Die Richtlinie 93/42/EWG sieht in Artikel 9 vor:
Die Produkte werden in die Klassen I, IIa, IIb und III eingestuft. Die Klassifizierung erfolgt nach den Regeln gemäß Anhang IX.
Anhang IX liefert nun 18 Regeln, aufgrund derer die Klassifizierung stattfinden kann. Basis dafür ist die Zweckbestimmung Ihres Produktes.
Wenn wir das Kondom als Beispiel betrachten, finden wir in Regel 14 die direkte Antwort:
Alle Produkte, die zur Empfängnisverhütung oder zum Schutz vor der Übertragung von sexuell übertragbaren Krankheiten eingesetzt werden sollen, werden der Klasse IIb zugeordnet, es sei denn, es handelt sich um implantierbare Produkte oder um invasive Produkte zur langzeitigen Anwendung; in diesem Fall werden sie der Klasse III zugeordnet.
Unser eigentliches Kernthema ist aber Software. In den obigen Beispielen wird Software nicht erwähnt, weil hier die Antwort lautet “Es kommt darauf an”. Eigenständige Software kann, wenn sie auf einem Computer läuft, kaum direkt jemandem Schaden zufügen. Anders verhält es sich jedoch mit Software, die ein anderes Medizinprodukt steuert oder beeinflusst.
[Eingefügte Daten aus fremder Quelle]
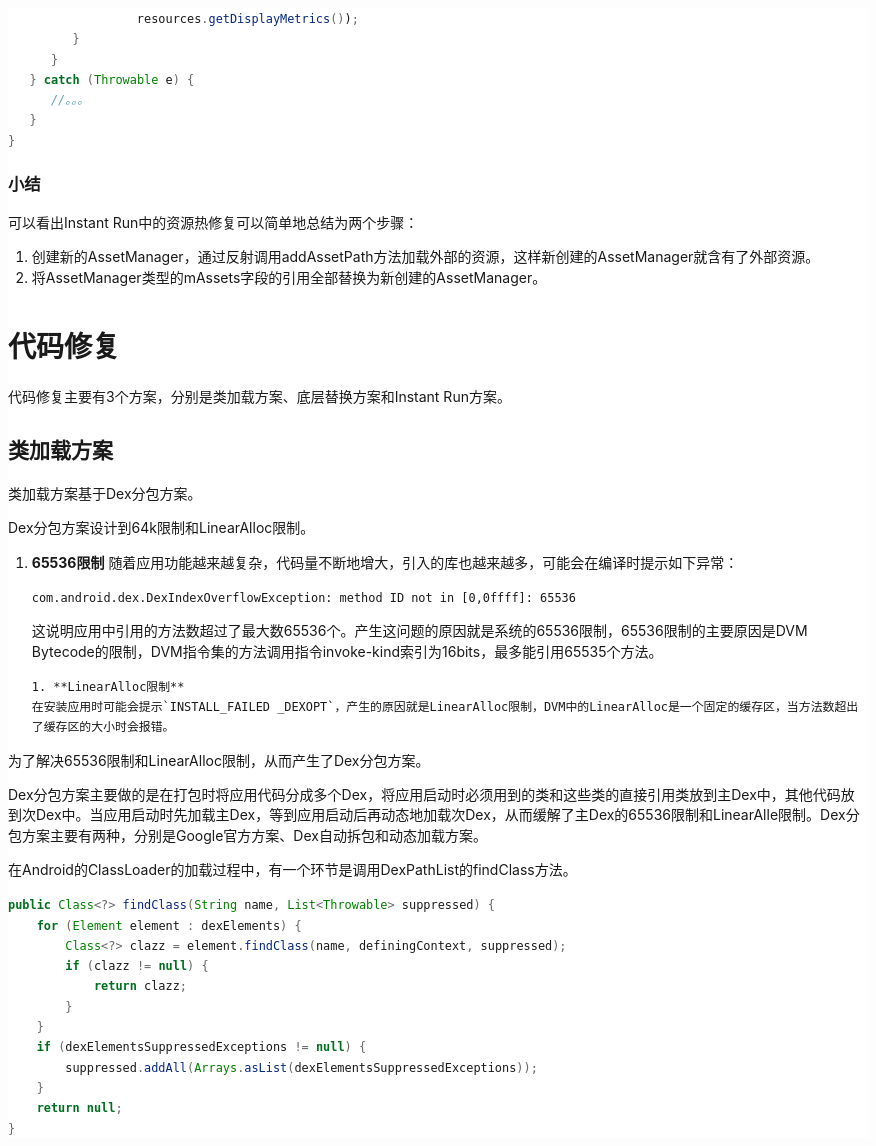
 ```java
                  resources.getDisplayMetrics());
         }
      }
   } catch (Throwable e) {
      //。。。
   }
}
```

### 小结

可以看出Instant Run中的资源热修复可以简单地总结为两个步骤：

1. 创建新的AssetManager，通过反射调用addAssetPath方法加载外部的资源，这样新创建的AssetManager就含有了外部资源。
2. 将AssetManager类型的mAssets字段的引用全部替换为新创建的AssetManager。

# 代码修复

代码修复主要有3个方案，分别是类加载方案、底层替换方案和Instant Run方案。

## 类加载方案

类加载方案基于Dex分包方案。

Dex分包方案设计到64k限制和LinearAlloc限制。

  1. **65536限制**
     随着应用功能越来越复杂，代码量不断地增大，引入的库也越来越多，可能会在编译时提示如下异常：

     ```
     com.android.dex.DexIndexOverflowException: method ID not in [0,0ffff]: 65536
     ```

     这说明应用中引用的方法数超过了最大数65536个。产生这问题的原因就是系统的65536限制，65536限制的主要原因是DVM Bytecode的限制，DVM指令集的方法调用指令invoke-kind索引为16bits，最多能引用65535个方法。

         1. **LinearAlloc限制**
         在安装应用时可能会提示`INSTALL_FAILED _DEXOPT`，产生的原因就是LinearAlloc限制，DVM中的LinearAlloc是一个固定的缓存区，当方法数超出了缓存区的大小时会报错。

为了解决65536限制和LinearAlloc限制，从而产生了Dex分包方案。

Dex分包方案主要做的是在打包时将应用代码分成多个Dex，将应用启动时必须用到的类和这些类的直接引用类放到主Dex中，其他代码放到次Dex中。当应用启动时先加载主Dex，等到应用启动后再动态地加载次Dex，从而缓解了主Dex的65536限制和LinearAlle限制。Dex分包方案主要有两种，分别是Google官方方案、Dex自动拆包和动态加载方案。

在Android的ClassLoader的加载过程中，有一个环节是调用DexPathList的findClass方法。

```java
public Class<?> findClass(String name, List<Throwable> suppressed) {
    for (Element element : dexElements) {
        Class<?> clazz = element.findClass(name, definingContext, suppressed);
        if (clazz != null) {
            return clazz;
        }
    }
    if (dexElementsSuppressedExceptions != null) {
		suppressed.addAll(Arrays.asList(dexElementsSuppressedExceptions));
    }
    return null;
}
```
Im Anhang IX heißt es in Punkt 1.4, dass eigenständige Software ein aktives Medizinprodukt darstellt. Deshalb sind zunächst jene Regeln für aktive Medizinprodukte anzuwenden. Steuert oder beeinflusst Ihre Software nun ein Produkt, so heißt es in Regel 9 und Regel 10 sinngemäß, dass die Software der Klasse des zu steuernden Produktes zuzuordnen ist.
Ein Sonderfall stellt Software dar, die diagnostische Röntgenbilder aufzeichnet: Sie wird nach Regel 16 in Klasse IIa zugeordnet. Für PACS-Systeme könnte dies relevant sein.
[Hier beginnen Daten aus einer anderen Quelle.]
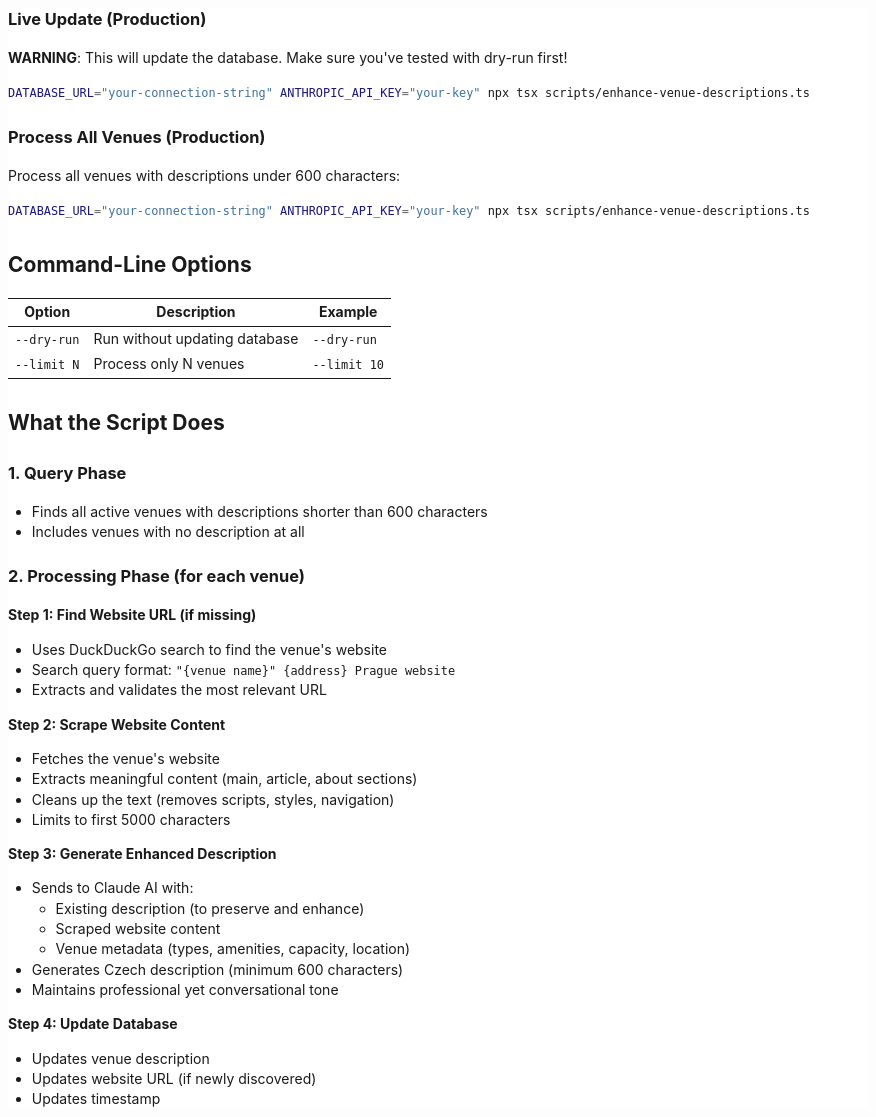 ### Live Update (Production)
**WARNING**: This will update the database. Make sure you've tested with dry-run first!

```bash
DATABASE_URL="your-connection-string" ANTHROPIC_API_KEY="your-key" npx tsx scripts/enhance-venue-descriptions.ts
```

### Process All Venues (Production)
Process all venues with descriptions under 600 characters:

```bash
DATABASE_URL="your-connection-string" ANTHROPIC_API_KEY="your-key" npx tsx scripts/enhance-venue-descriptions.ts
```

## Command-Line Options

| Option | Description | Example |
|--------|-------------|---------|
| `--dry-run` | Run without updating database | `--dry-run` |
| `--limit N` | Process only N venues | `--limit 10` |

## What the Script Does

### 1. Query Phase
- Finds all active venues with descriptions shorter than 600 characters
- Includes venues with no description at all

### 2. Processing Phase (for each venue)
**Step 1: Find Website URL (if missing)**
- Uses DuckDuckGo search to find the venue's website
- Search query format: `"{venue name}" {address} Prague website`
- Extracts and validates the most relevant URL

**Step 2: Scrape Website Content**
- Fetches the venue's website
- Extracts meaningful content (main, article, about sections)
- Cleans up the text (removes scripts, styles, navigation)
- Limits to first 5000 characters

**Step 3: Generate Enhanced Description**
- Sends to Claude AI with:
  - Existing description (to preserve and enhance)
  - Scraped website content
  - Venue metadata (types, amenities, capacity, location)
- Generates Czech description (minimum 600 characters)
- Maintains professional yet conversational tone

**Step 4: Update Database**
- Updates venue description
- Updates website URL (if newly discovered)
- Updates timestamp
Trifft auf Ihre Software keine dieser Regeln zu, heißt es in Regel 12, dass alle anderen aktiven Produkte der Klasse I zugeorndet werden.
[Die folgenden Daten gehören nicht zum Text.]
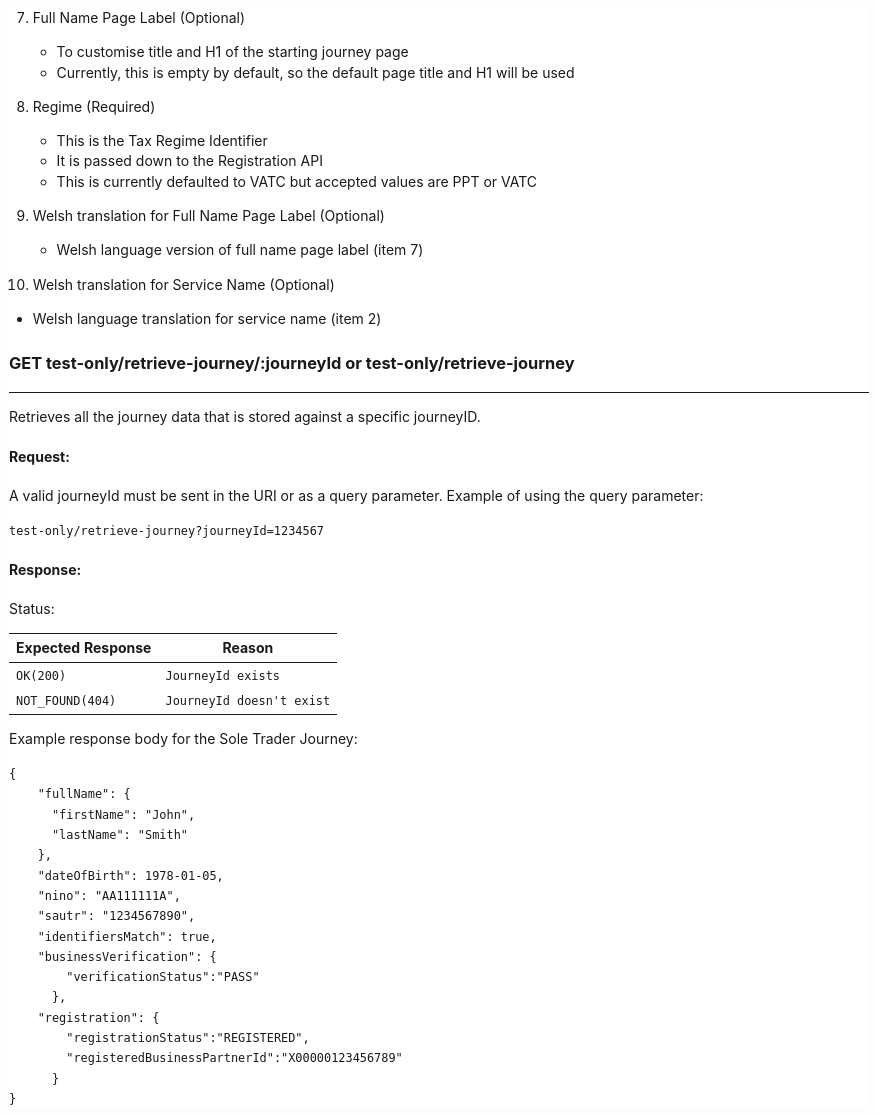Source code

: 7. Full Name Page Label (Optional)

   - To customise title and H1 of the starting journey page
   - Currently, this is empty by default, so the default page title and H1 will be used

8. Regime (Required)

   - This is the Tax Regime Identifier
   - It is passed down to the Registration API
   - This is currently defaulted to VATC but accepted values are PPT or VATC

9. Welsh translation for Full Name Page Label (Optional)

   - Welsh language version of full name page label (item 7)

10. Welsh translation for Service Name (Optional)

   - Welsh language translation for service name (item 2)

### GET test-only/retrieve-journey/:journeyId or test-only/retrieve-journey

---
Retrieves all the journey data that is stored against a specific journeyID.

#### Request:
A valid journeyId must be sent in the URI or as a query parameter. Example of using the query parameter:

`test-only/retrieve-journey?journeyId=1234567`

#### Response:
Status:

| Expected Response                       | Reason                          |
|-----------------------------------------|---------------------------------|
| ```OK(200)```                           | ```JourneyId exists```          |
| ```NOT_FOUND(404)```                    | ```JourneyId doesn't exist```   |

Example response body for the Sole Trader Journey:

```
{
    "fullName": {
      "firstName": "John",
      "lastName": "Smith"
    },
    "dateOfBirth": 1978-01-05,
    "nino": "AA111111A",
    "sautr": "1234567890",
    "identifiersMatch": true,
    "businessVerification": {
        "verificationStatus":"PASS"
      },
    "registration": {
        "registrationStatus":"REGISTERED",
        "registeredBusinessPartnerId":"X00000123456789"
      }
}
```
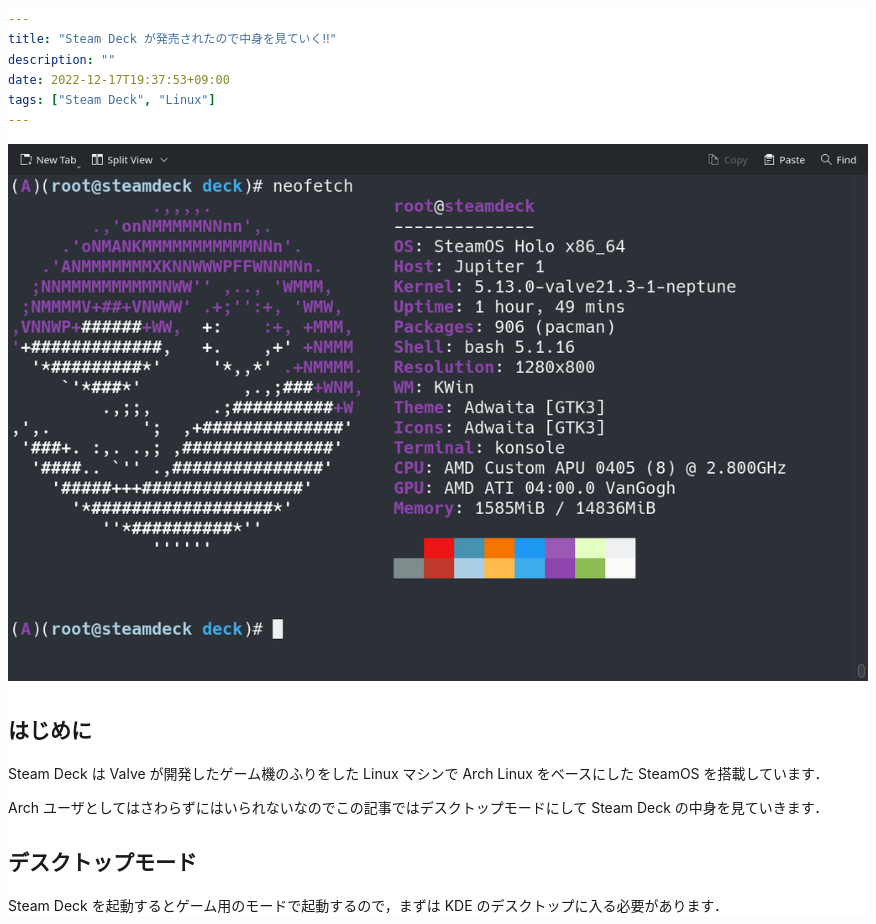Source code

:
 ```yaml
---
title: "Steam Deck が発売されたので中身を見ていく‼"
description: ""
date: 2022-12-17T19:37:53+09:00
tags: ["Steam Deck", "Linux"]
---
```


![steamdeck](./neofetch.png)

## はじめに

Steam Deck は Valve が開発したゲーム機のふりをした Linux マシンで Arch Linux をベースにした SteamOS を搭載しています．

Arch ユーザとしてはさわらずにはいられないなのでこの記事ではデスクトップモードにして Steam Deck の中身を見ていきます．

## デスクトップモード

Steam Deck を起動するとゲーム用のモードで起動するので，まずは KDE のデスクトップに入る必要があります．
Noch ein Hinweis für Software: Verwechseln Sie die Klassifizierung für Medizinprodukte nicht mit der Software-Sicherheitsklassifizierung. Letztere stammt aus der Norm EN 62304 und bezieht sich ausschließlich auf die Software. Zur Abgrenzung werden die Software-Sicherheitsklassen auch in A, B und C eingeteilt.
Diese kurze Einführung kann nur einen Überblick über die Klassifizierung bieten. Wir verweisen daher auf die MEDDEV 2.4/1: “Classification of MD”, die Sie unter ec.europa.eu finden können.
Im nächsten Blog-Artikel werden wir uns wieder dem amerikanischen Rechtsraum zuwenden und die Verhältnisse in den USA abklären. Danach werden wir feststellen, welche Konsequenzen die unterschiedlichen Klassen auf den weiteren Zulassungsprozess haben.